(Collected data)
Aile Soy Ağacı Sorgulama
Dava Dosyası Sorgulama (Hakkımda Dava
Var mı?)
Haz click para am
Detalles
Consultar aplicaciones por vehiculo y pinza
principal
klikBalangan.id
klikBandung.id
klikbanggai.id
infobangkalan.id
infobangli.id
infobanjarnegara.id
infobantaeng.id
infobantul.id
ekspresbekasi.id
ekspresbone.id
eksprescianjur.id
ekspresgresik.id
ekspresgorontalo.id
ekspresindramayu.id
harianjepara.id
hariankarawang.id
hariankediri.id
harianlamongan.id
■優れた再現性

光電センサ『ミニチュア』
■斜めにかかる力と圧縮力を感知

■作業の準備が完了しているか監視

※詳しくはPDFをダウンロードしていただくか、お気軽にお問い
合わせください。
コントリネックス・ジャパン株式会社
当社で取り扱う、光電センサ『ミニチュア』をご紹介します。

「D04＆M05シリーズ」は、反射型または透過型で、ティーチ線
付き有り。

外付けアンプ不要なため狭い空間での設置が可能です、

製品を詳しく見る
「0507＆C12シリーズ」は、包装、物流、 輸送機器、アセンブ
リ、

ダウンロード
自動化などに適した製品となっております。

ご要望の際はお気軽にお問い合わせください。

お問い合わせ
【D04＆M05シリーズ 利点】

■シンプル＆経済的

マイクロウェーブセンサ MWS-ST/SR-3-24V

## Job item
Pick out and copy each line in the items that contains the word "Sorgulama".

## Response to this task
Aile Soy Ağacı Sorgulama
Dava Dosyası Sorgulama (Hakkımda Dava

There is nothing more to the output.